For the other articles, it looks like according to https://www.ncbi.nlm.nih.gov/books/NBK3828/#publisherhelp.How_do_I_interpret_the_Pub it looks like we cannot alter them by a resupply:

"Article matches PMID = , which is not in " [PubMed – as supplied by publisher] " status. This message means the data is already in PubMed and cannot be modified by a Replacement file."
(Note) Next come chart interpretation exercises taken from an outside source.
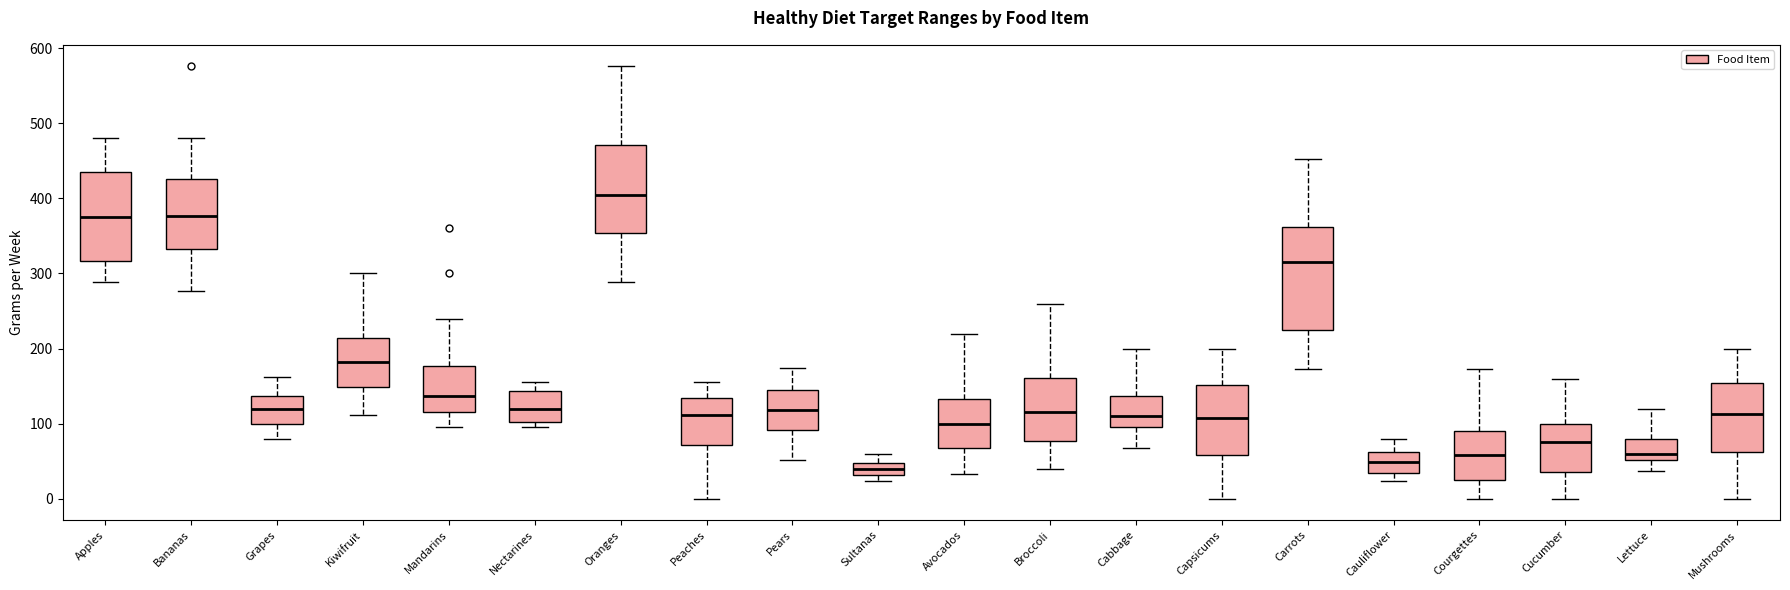

Reading left to right, transcribe this box plot: for each box, give where its median line is, the range the box spans, and where its two whiskers end, as read against the y-axis. The values are not printed on the chart, so give them approximately, as read against the axis.

Apples: median 380, box 320 to 440, whiskers 290 to 480
Bananas: median 380, box 330 to 430, whiskers 280 to 480
Grapes: median 120, box 100 to 140, whiskers 80 to 160
Kiwifruit: median 180, box 150 to 210, whiskers 110 to 300
Mandarins: median 140, box 120 to 180, whiskers 100 to 240
Nectarines: median 120, box 100 to 140, whiskers 100 (just below the box's lower edge) to 160
Oranges: median 410, box 350 to 470, whiskers 290 to 580
Peaches: median 110, box 70 to 130, whiskers 0 to 160
Pears: median 120, box 90 to 140, whiskers 50 to 170
Sultanas: median 40, box 30 to 50, whiskers 20 to 60
Avocados: median 100, box 70 to 130, whiskers 30 to 220
Broccoli: median 120, box 80 to 160, whiskers 40 to 260
Cabbage: median 110, box 100 to 140, whiskers 70 to 200
Capsicums: median 110, box 60 to 150, whiskers 0 to 200
Carrots: median 320, box 220 to 360, whiskers 170 to 450
Cauliflower: median 50, box 30 to 60, whiskers 20 to 80
Courgettes: median 60, box 20 to 90, whiskers 0 to 170
Cucumber: median 80, box 40 to 100, whiskers 0 to 160
Lettuce: median 60, box 50 to 80, whiskers 40 to 120
Mushrooms: median 110, box 60 to 150, whiskers 0 to 200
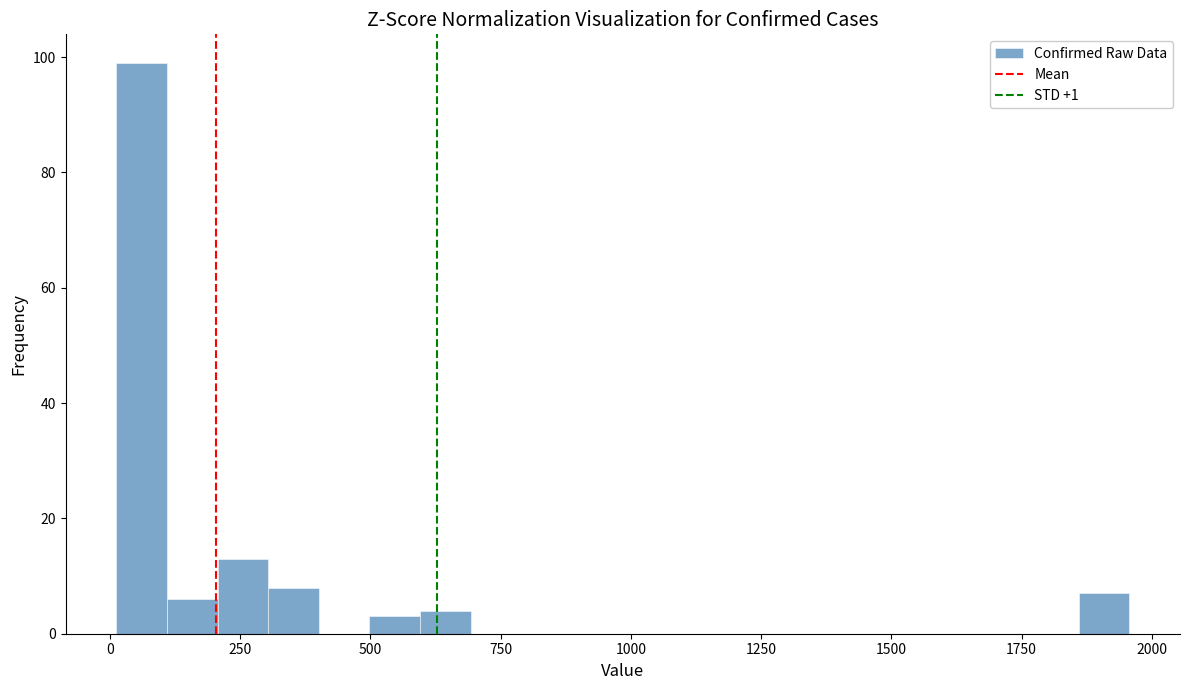

Around what value on the x-axis is the tallest bar? Give the approximate position of its centre, as read against the axis.

50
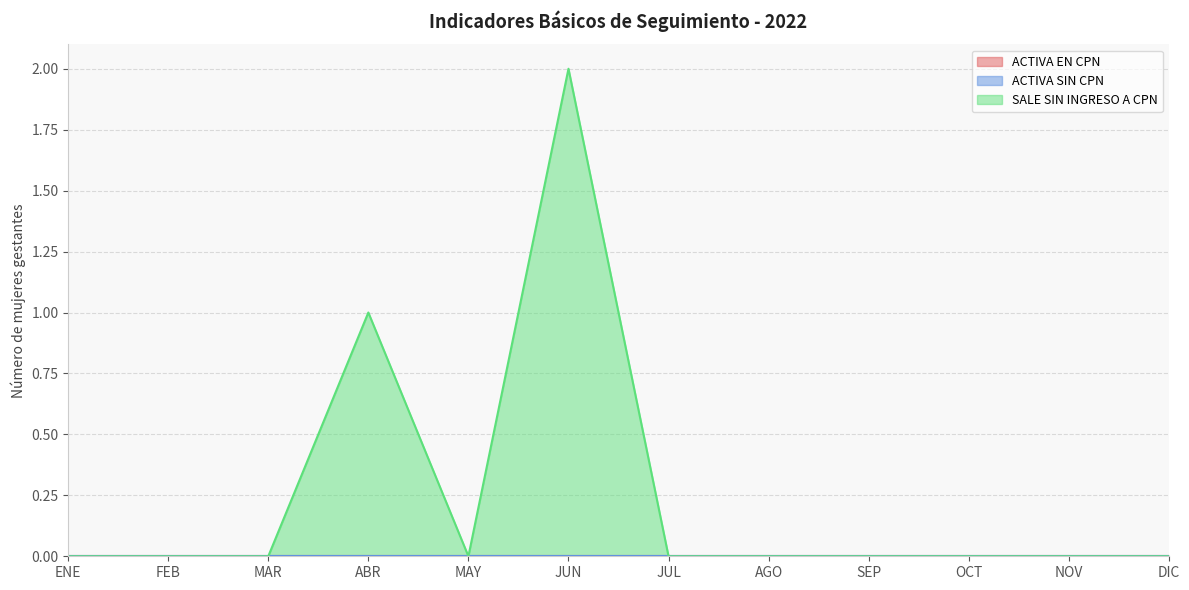

Rank the categories by SALE SIN INGRESO A CPN value from highest to lowest.

JUN, ABR, ENE, FEB, MAR, MAY, JUL, AGO, SEP, OCT, NOV, DIC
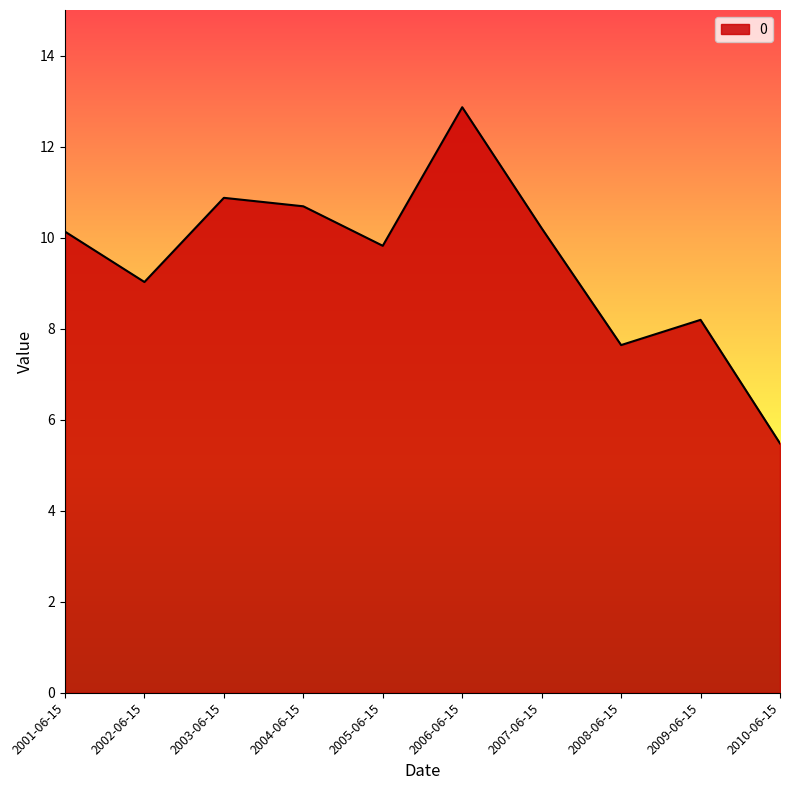

Which category has the lowest value across all series?

2010-06-15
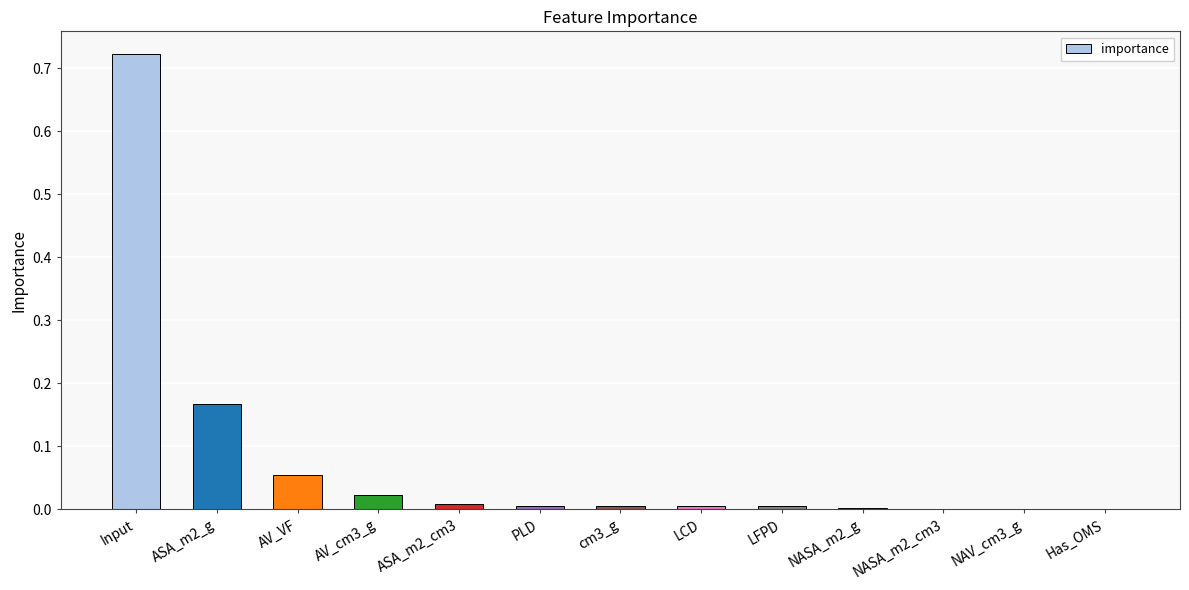

True or false: the data shows 0.0 at AV_cm3_g.

True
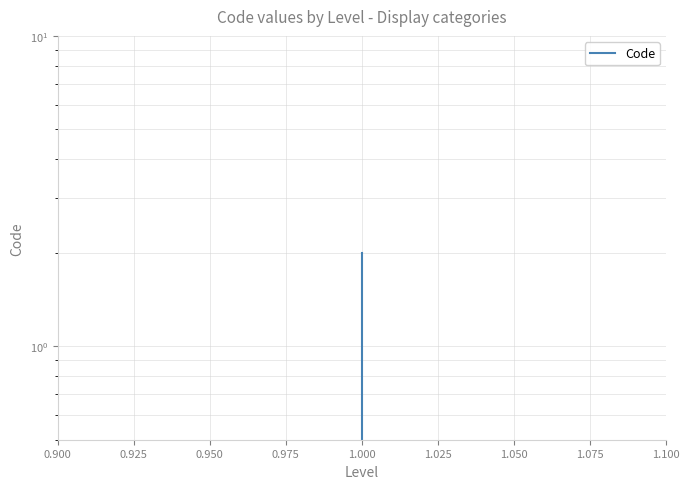

What is the difference between the maximum and minimum values?

1.5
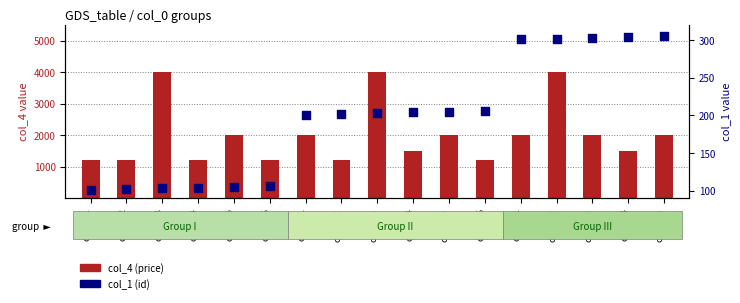

At how many categories does at least one series exceed 3046?

3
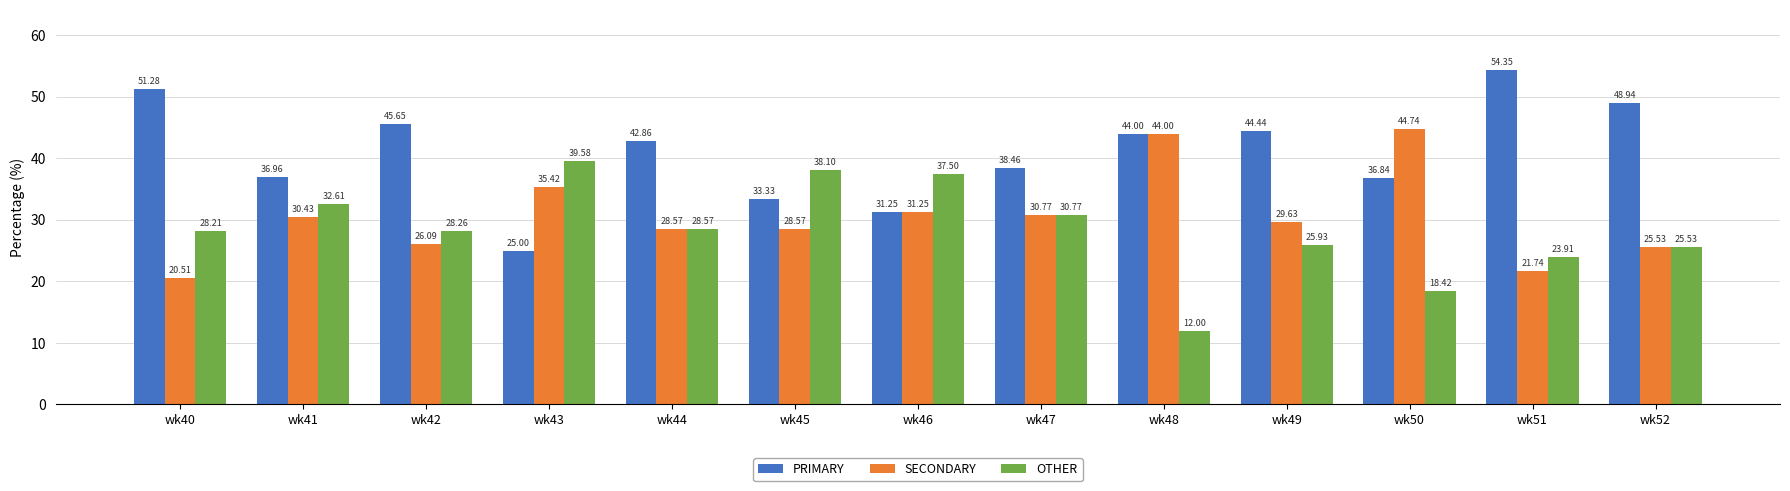

How many groups of bars are there?

13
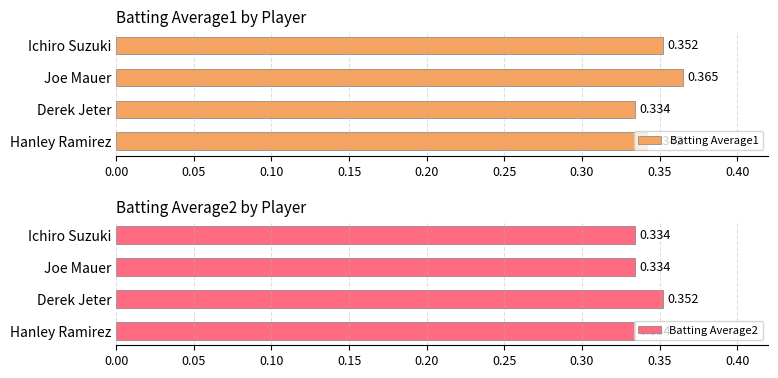

Where is Batting Average1 nearest to the value 0?

Derek Jeter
Over to you please @FAtherden-eLife whether you think these could be edited in the PubMed self-management system.

gnott commented 3 years ago

Next bug fix is deployed, and I re-supplied article 55684 to PubMed now. I hope it results in no failure and a correct PubMed page.

fred-atherden commented 3 years ago

Many thanks @gnott. 55684 looks good. I've manually edited the records for those article that weren't in [PubMed – as supplied by publisher] status, so think we can consider this closed.

gnott commented 3 years ago

Thanks for fielding the error reports and fixing the stubborn articles Fred, we got it done!